##### Given information #####

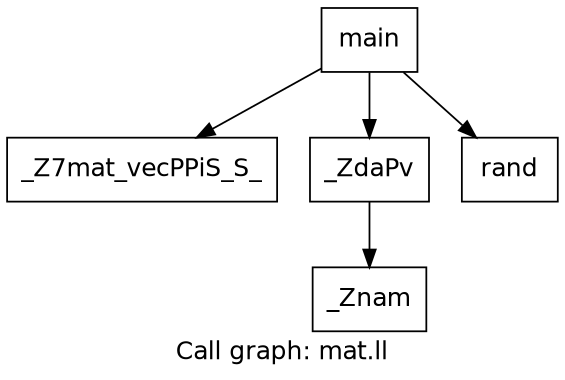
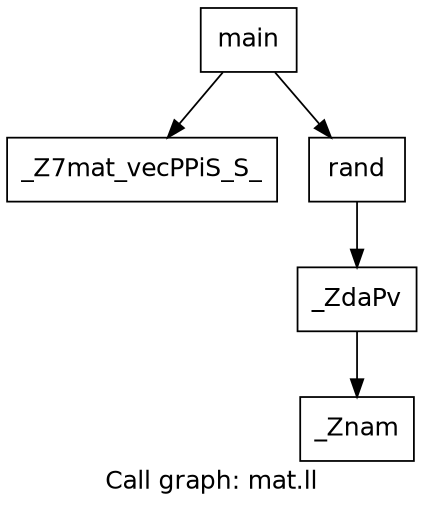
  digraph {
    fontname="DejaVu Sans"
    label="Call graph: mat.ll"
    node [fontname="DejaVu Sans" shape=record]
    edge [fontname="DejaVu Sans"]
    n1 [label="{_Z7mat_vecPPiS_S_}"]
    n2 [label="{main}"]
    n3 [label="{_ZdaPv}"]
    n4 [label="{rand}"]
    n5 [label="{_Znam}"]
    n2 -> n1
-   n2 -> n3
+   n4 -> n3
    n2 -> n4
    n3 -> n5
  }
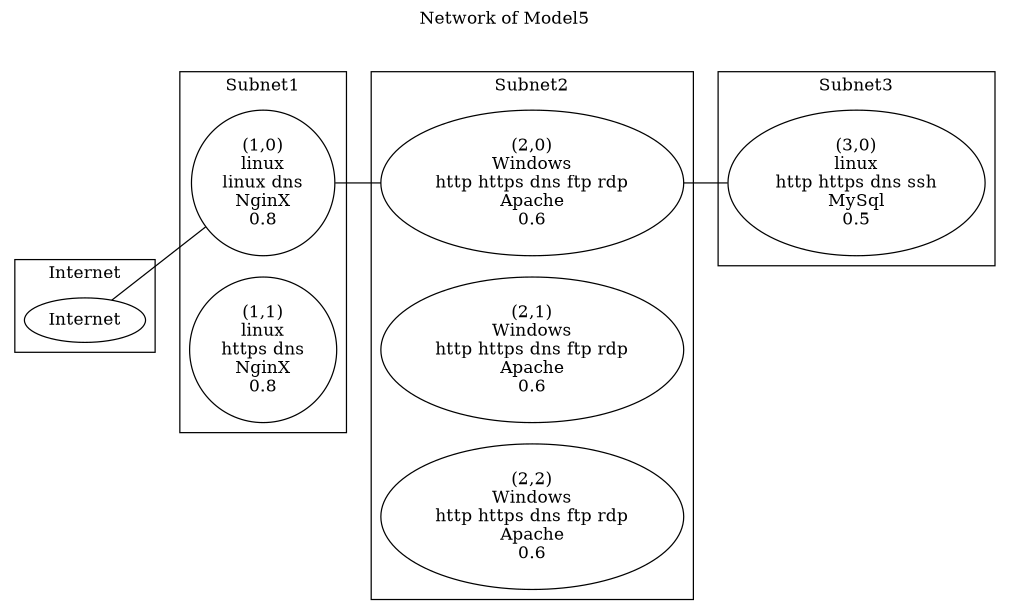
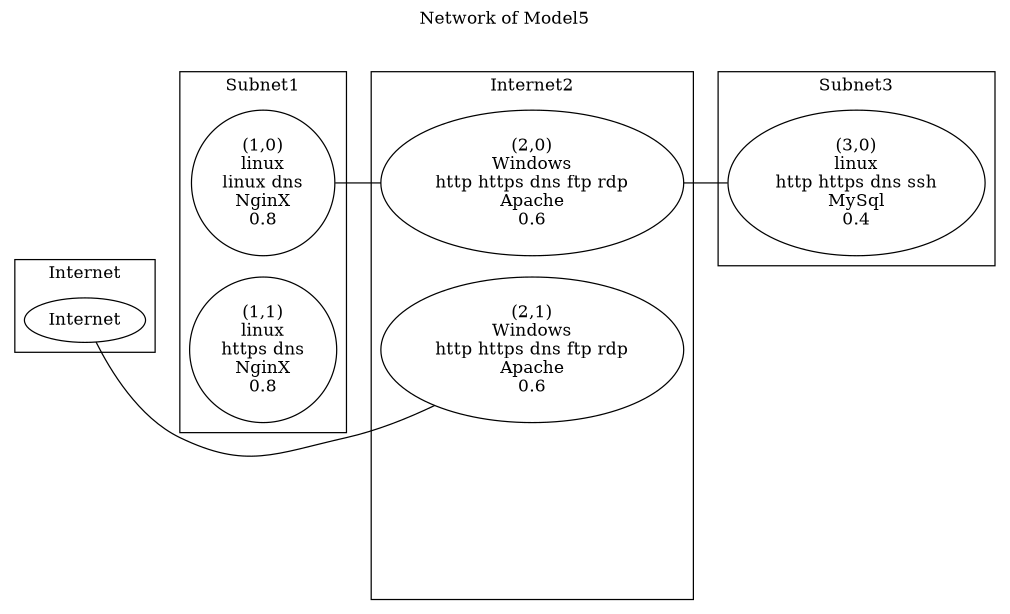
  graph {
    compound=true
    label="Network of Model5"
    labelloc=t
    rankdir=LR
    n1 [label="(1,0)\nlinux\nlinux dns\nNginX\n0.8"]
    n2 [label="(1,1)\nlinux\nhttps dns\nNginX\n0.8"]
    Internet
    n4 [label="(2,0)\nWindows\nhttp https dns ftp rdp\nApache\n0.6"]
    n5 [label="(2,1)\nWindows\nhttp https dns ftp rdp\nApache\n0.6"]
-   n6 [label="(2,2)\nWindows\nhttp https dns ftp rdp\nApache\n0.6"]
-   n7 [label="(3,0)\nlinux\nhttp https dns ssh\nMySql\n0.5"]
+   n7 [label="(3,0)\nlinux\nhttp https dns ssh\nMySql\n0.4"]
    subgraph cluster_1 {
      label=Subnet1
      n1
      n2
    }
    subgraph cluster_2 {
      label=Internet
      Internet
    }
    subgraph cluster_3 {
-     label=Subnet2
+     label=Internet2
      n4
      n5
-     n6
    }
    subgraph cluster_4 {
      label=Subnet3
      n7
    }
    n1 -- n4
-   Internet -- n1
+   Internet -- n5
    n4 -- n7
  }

#####

» **Challenge**
Identify each line in the data that contains the string "nApache" and copy it. Match case exactly.

» **Exercise response**
    n4 [label="(2,0)\nWindows\nhttp https dns ftp rdp\nApache\n0.6"]
    n5 [label="(2,1)\nWindows\nhttp https dns ftp rdp\nApache\n0.6"]
-   n6 [label="(2,2)\nWindows\nhttp https dns ftp rdp\nApache\n0.6"]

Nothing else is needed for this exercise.